The British Government has announced its intention to ban the sale of energy drinks such to children in England, prompted by concerns about the negative effect the high-caffeine, high-sugar drinks are having on the behaviour and health of young people.
Energy drinks generally have higher levels of sugar than soft drinks. According to British Government figures, reported in The Guardian, sugared energy drinks have 60% more calories and 65% more sugar than normal soft drinks and sugar is one of the largest causes of obesity.
Just as importantly they are a contributor, both in the UK and here in Australia, to the obesity epidemic, and to significant oral health issues such as high decay rates among children.
As a member of the Rethink Sugary Drinks alliance, the Australian Dental Association is urging Australians of all ages to forgo high sugar beverages in favour of water, reduced-fat milk or unsweetened options.
Tooth decay is the most common chronic disease in Australia.
Australia’s Oral Health Tracker has revealed that as of March 2018, 34.3% of children aged 5-6 years had experienced decay in their primary teeth while 23.5% of children aged 6-14 years had tooth decay in their permanent teeth, largely due to excess consumption of sugar in food and drinks.
Poor oral health in childhood is a predictor of disease in adulthood.

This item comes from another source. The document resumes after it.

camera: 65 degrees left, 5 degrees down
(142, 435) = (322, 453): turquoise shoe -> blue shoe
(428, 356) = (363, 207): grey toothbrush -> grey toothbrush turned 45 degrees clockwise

Australia needs to recognise
that oral health care is part of good health care.
Too much sugar not only impacts on oral health, but is also linked to preventable chronic diseases such as diabetes, obesity and heart disease.
Plus then there’s the startling revelation that only 51.0% of Australian adults brush their teeth the recommended twice a day, putting themselves at higher risk of developing gum disease, which has also been linked to other serious health problems including high blood pressure, cardiovascular disease, stroke and diabetes.
The message is simple – cut back on sugar, brush twice daily with a fluoride toothpaste, visit your dentist for check ups.